« ¿A dónde va la poesía?* - Bernard Noël | >> Portada << | IDEA: Pintura Fuerza - Luis Francisco Pérez »

Enero 05, 2014

LA FOTOGRAFÍA DE LOS BECHER SEGÚN LA ESTÉTICA DE HEIDEGGER - Rafael Rodríguez

water5.jpgBernd y Hilla Becher fotografiaron durante cincuenta años viejas construcciones de arquitectura industrial en desuso, fotografías por cuyo perfeccionismo técnico, formato serial y cierta reluctancia a encasillamientos genéricos han sido desde entonces, aunque no fuera la intención inicial de sus autores, paradigma del arte conceptual.

Aquí me dispongo a analizar su naturaleza artística desde las tesis que Heidegger expuso en su texto Sobre el origen de la obra de arte, tesis que él aplicó a una obra de van Gogh, y que a mí me parecen especialmente pertinentes en las fotografías de los Becher, entre las que he escogido las de depósitos de agua.

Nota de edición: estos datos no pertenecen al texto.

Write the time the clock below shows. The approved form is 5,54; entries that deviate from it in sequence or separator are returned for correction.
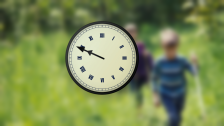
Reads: 9,49
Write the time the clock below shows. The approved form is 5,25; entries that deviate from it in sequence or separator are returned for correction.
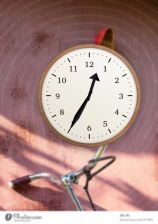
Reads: 12,35
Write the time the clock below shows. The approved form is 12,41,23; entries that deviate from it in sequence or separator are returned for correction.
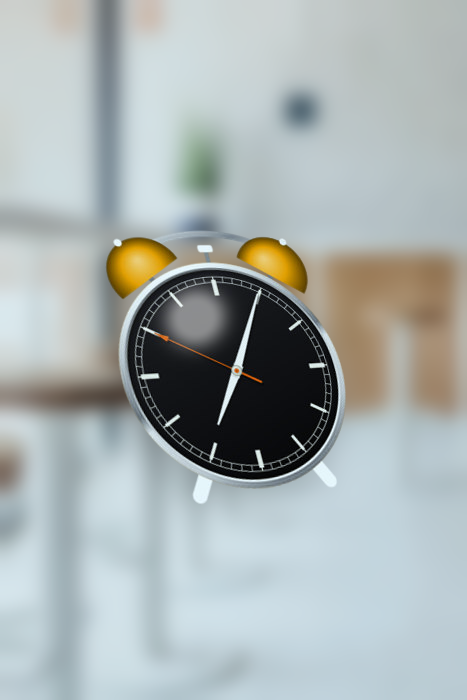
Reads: 7,04,50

Por un lado estas construcciones incluirían, en su plasmación fotográfica, la doble ocultación que Heidegger atribuye al ente como paso previo al desocultamiento practicado en su condición de obra de arte: 1) La negación como posible ausencia, es decir, la posibilidad de no haber existido (su contingencia), y 2) su disfraz como herramienta, su valor de uso.

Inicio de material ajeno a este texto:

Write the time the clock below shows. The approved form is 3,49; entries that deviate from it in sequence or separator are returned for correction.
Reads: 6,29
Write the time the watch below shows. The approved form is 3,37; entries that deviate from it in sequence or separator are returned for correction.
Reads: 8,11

Sobre 1) Heidegger explica en Ser y Tiempo (I, Cap. 5) que la literatura siempre tiende a rellenar un vacío de la realidad. En este caso los depósitos, en su género de arquitectura industrial, también cumplen esa función, en cuanto cubren una necesidad. Es decir, podrían haber sido concebidos pero finalmente no construidos.

Sobre 2) los depósitos disimulan su potencial artístico o simbólico mediante su uso como receptores y acumuladores de agua.

A la oscuridad del ente se añade, según Heidegger, un claro que lo circunda, que en el caso de los depósitos se objetivaría en el serialismo de las fotografías: la yuxtaposición de estas construcciones no se verifica en la realidad, por lo que actúa sobre el espectador como una pista, como invitación a un desvelamiento.

El ser de la obra, por otra parte, se define como un combate entre tierra y mundo. La tierra, la naturaleza impasible, representa el ciclo inmutable de nacimiento y maduración que conforma la mortalidad. En estas fotos la tierra no aparece formalmente, pero sí fenomenológicamente, trabajo que realiza el espectador ubicando los depósitos en ámbitos físicos e históricos familiares por su experiencia o educación. Esta reducción fenomenológica es propiciada por la neutralidad buscada por los Becher mediante recursos técnicos como la elección de días nublados, la larga exposición del obturador o la elección del blanco y negro. El mundo, o fenómeno dinámico, viene representado, por su parte, por la intrusión que supone en la tierra la revolución industrial que inaugura el evento de los depósitos. De esta forma se evidencia el conflicto entre la tierra históricamente configurada y la distorsión que supone en ese escenario inmutable la irrupción de la arquitectura industrial, la cual parece transgredir, con su promesa de progreso, el ciclo mortal que impone la tierra.

Heidegger propone otra dualidad para el ente para conceptualizar el evento que supone su desocultamiento: la de “rasgo” que el mundo “expone” (Aufstellung) y “figura” que la tierra “produce” (Herstellung). Lo que el rasgo expone en este caso es su carácter representativo en un mundo industrial, mientras que como figura el depósito es producido por la tierra mediante materia y forma.

El desocultamiento de la obra constituye su “verdad” (aletheía), la cual no se manifiesta como “cosa” sino como evento, como conflicto desatado por la comparecencia del mundo, por la exposición de su rasgo que obliga a la tierra a producir figura. Una vez consumado el evento la tierra reivindica sus derechos inmanentes de nacimiento y maduración integrando al ente desocultado en su seno homogeneizador. Los depósitos de agua comparecen, por tanto, como rasgo de un nuevo mundo que expone su ruptura histórica produciendo mediante forma y materia su verdad histórica y existencial.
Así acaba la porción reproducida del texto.